* Work request: Please filter the entries and return only the lines that include "down".

(Collected data entries)
+===+
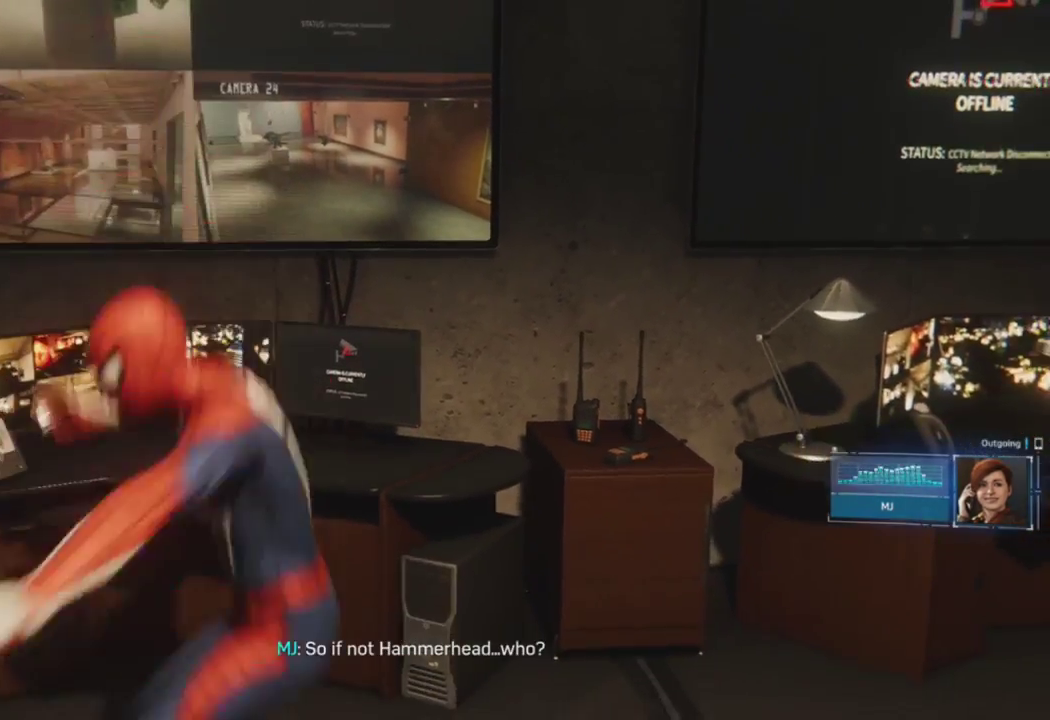
{"buttons": [], "left_stick": "center", "right_stick": "center", "events": [[100, "CIRCLE", "down"], [250, "CIRCLE", "up"], [450, "left_stick", "center"]]}
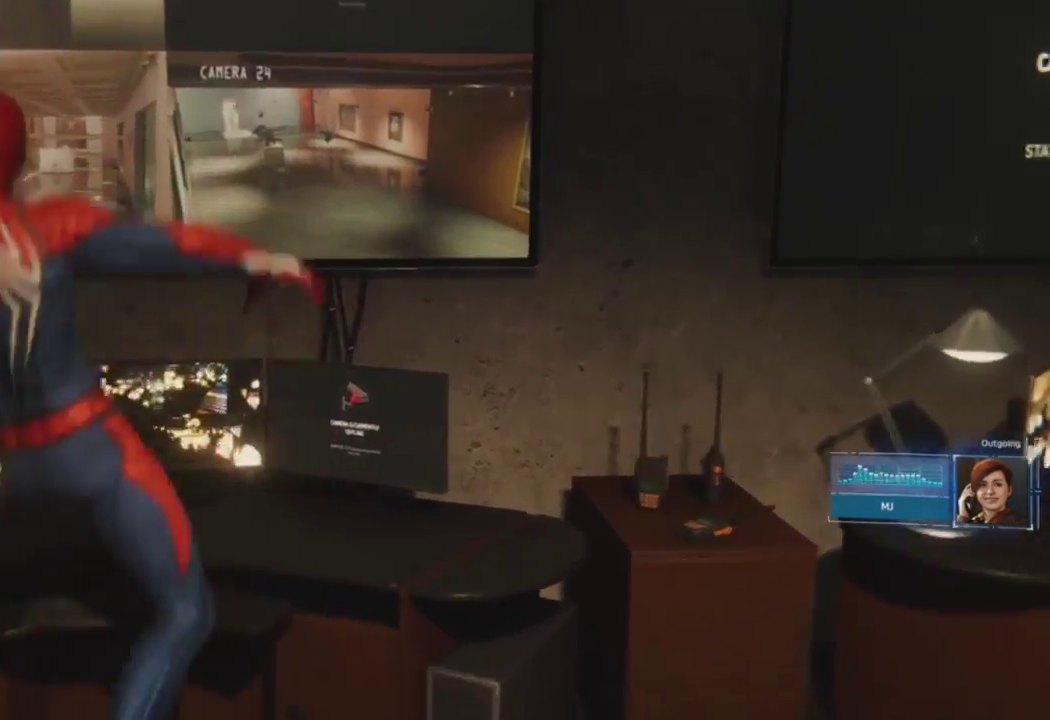
{"buttons": [], "left_stick": "center", "right_stick": "center", "events": []}
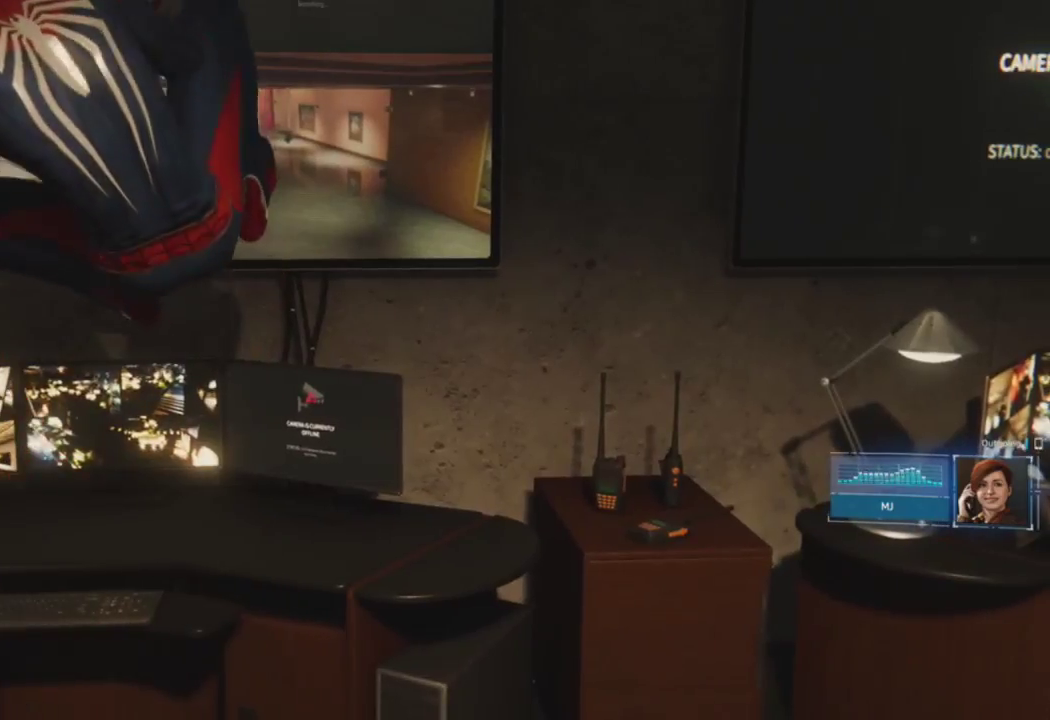
{"buttons": [], "left_stick": "up", "right_stick": "center", "events": [[500, "left_stick", "up"]]}
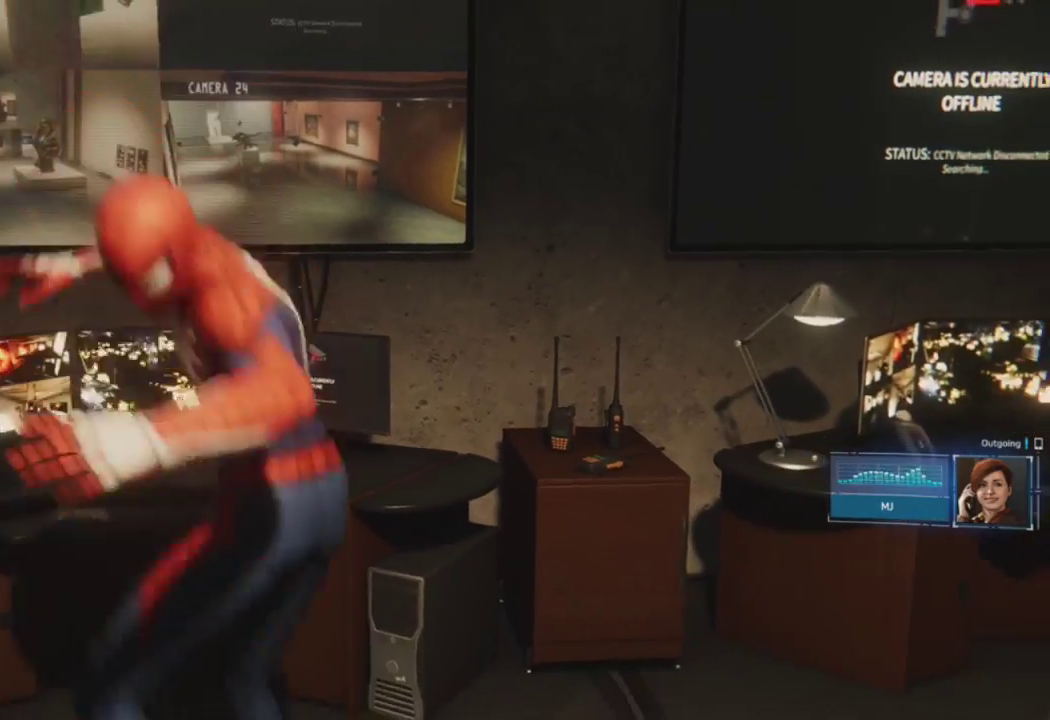
{"buttons": [], "left_stick": "center", "right_stick": "center", "events": [[200, "CIRCLE", "down"], [333, "CIRCLE", "up"], [467, "left_stick", "center"]]}
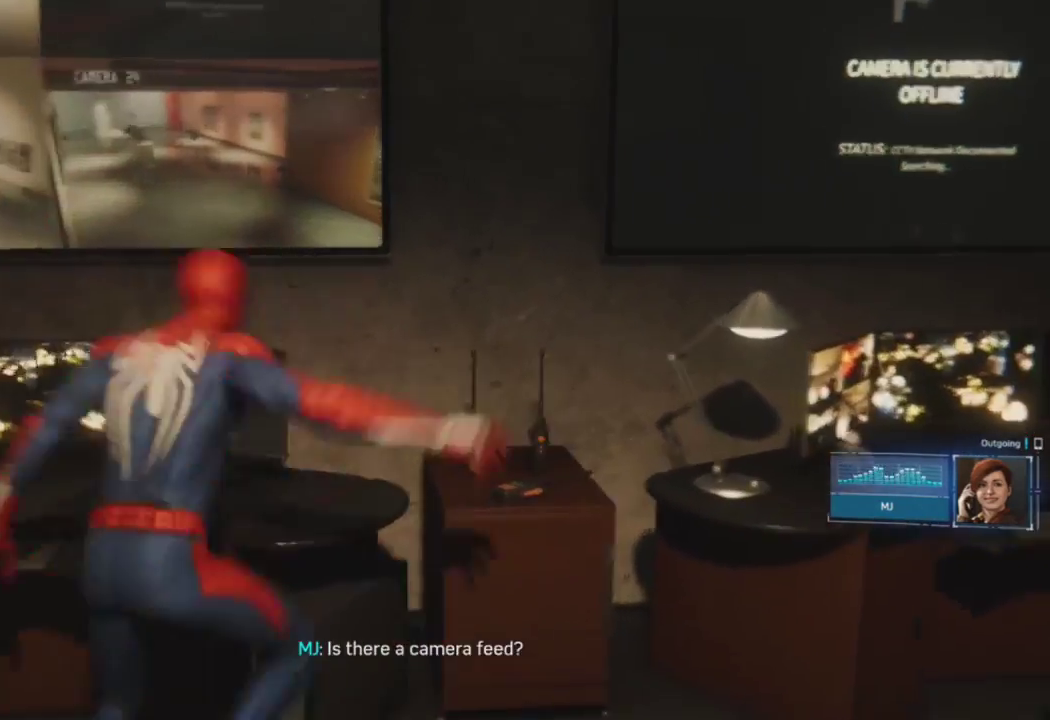
{"buttons": [], "left_stick": "center", "right_stick": "center", "events": []}
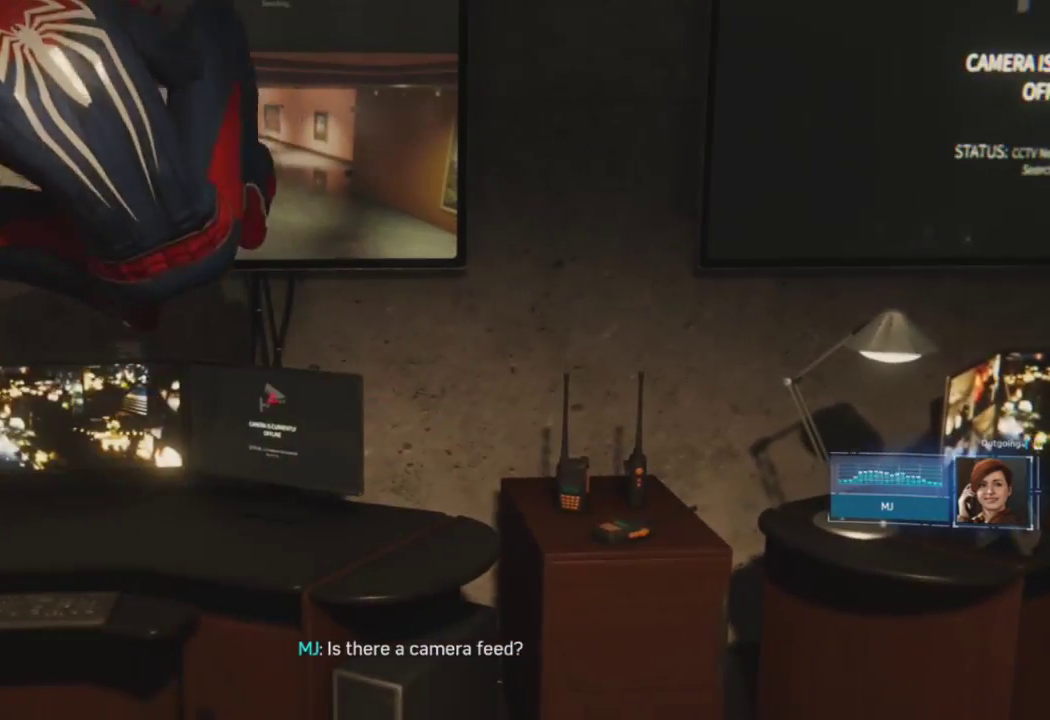
{"buttons": [], "left_stick": "center", "right_stick": "center", "events": []}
+===+
* Solved problem:
{"buttons": [], "left_stick": "center", "right_stick": "center", "events": [[100, "CIRCLE", "down"], [250, "CIRCLE", "up"], [450, "left_stick", "center"]]}
{"buttons": [], "left_stick": "center", "right_stick": "center", "events": [[200, "CIRCLE", "down"], [333, "CIRCLE", "up"], [467, "left_stick", "center"]]}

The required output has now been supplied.